With our larger cultural infrastructures such as the Arts Council and the local authorities facing whole sale restructuring, and hugely inflating competition for ever dwindling public resources, the Romans are now leaving town too. The promises of infrastructure – careers, qualifications, shorter journey times are now well and truly found wanting.  Cultural traffic is grid locking in our cities and in our countrysides, there’s too many lorries for not enough country mile and the potholes are earning garages a pretty penny what with the damage to our suspension systems.

Many cultural organisations now can’t rely on the infrastructures of old to do what they need doing. We now need to reinvest ourselves in those highways and byways of old and make new connections on the equivalent of our white roads which don’t rely on the grace, favour and declining ability of the big funders of old to help us plot our way through the current contemporary cultural geography. 
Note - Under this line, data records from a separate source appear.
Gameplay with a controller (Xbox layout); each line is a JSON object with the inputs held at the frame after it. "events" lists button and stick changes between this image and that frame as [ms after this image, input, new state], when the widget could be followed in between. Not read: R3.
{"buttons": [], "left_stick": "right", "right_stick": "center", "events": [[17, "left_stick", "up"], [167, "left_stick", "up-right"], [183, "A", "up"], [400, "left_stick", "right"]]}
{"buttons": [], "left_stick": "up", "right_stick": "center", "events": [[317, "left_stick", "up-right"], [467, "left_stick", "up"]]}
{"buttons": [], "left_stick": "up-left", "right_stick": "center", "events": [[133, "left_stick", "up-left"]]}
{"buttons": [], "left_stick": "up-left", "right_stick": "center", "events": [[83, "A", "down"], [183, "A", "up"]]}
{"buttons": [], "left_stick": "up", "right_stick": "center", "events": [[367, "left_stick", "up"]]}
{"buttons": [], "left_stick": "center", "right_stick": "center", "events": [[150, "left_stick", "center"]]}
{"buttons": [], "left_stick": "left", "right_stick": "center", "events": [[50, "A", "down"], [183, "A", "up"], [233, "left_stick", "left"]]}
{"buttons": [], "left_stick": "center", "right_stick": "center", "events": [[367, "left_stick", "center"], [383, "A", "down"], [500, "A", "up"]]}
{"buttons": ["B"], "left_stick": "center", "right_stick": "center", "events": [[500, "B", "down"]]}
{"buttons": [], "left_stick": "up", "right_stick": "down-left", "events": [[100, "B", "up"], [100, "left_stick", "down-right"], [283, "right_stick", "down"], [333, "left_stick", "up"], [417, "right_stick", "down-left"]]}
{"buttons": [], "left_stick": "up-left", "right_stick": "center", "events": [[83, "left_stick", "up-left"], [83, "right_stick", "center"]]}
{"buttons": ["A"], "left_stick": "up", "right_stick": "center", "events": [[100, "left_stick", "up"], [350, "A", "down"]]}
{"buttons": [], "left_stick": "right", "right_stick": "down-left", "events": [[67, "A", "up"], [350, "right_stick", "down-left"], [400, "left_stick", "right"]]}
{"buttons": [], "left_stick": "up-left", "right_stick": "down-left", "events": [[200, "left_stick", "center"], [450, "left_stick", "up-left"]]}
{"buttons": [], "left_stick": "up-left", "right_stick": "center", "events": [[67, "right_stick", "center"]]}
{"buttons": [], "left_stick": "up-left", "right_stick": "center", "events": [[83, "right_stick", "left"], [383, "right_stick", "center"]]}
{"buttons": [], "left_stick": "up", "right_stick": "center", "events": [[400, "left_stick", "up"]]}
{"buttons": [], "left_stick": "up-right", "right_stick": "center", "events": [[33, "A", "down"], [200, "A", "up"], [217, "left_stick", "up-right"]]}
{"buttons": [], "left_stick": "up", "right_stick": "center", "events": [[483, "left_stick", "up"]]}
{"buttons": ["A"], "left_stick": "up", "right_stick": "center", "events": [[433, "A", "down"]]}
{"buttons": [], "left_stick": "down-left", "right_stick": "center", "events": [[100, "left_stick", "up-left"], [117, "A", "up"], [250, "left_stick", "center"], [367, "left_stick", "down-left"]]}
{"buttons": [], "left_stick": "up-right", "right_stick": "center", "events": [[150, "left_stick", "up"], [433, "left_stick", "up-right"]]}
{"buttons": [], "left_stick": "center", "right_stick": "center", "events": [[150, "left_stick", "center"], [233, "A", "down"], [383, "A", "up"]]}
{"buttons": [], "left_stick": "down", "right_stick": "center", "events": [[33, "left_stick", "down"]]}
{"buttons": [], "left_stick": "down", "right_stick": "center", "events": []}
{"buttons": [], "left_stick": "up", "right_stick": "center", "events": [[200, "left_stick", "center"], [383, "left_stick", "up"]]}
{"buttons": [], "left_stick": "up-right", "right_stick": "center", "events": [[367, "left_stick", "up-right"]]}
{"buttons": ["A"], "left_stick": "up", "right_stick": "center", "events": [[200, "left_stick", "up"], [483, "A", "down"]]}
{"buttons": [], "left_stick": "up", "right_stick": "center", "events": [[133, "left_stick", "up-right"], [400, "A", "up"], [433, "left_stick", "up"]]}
This is much, much more than working in partnership – the tired old dictum of the old infrastructures.  This is about making new cultural spaces and places, new coherent multi-nodal cultural connections which demonstrate how cultural villages can connect, supply each other, develop their own longevity and take some ownership back of their own destiny.

What did the Romans ever do for us?  Too much.  It’s time we started doing it for ourselves.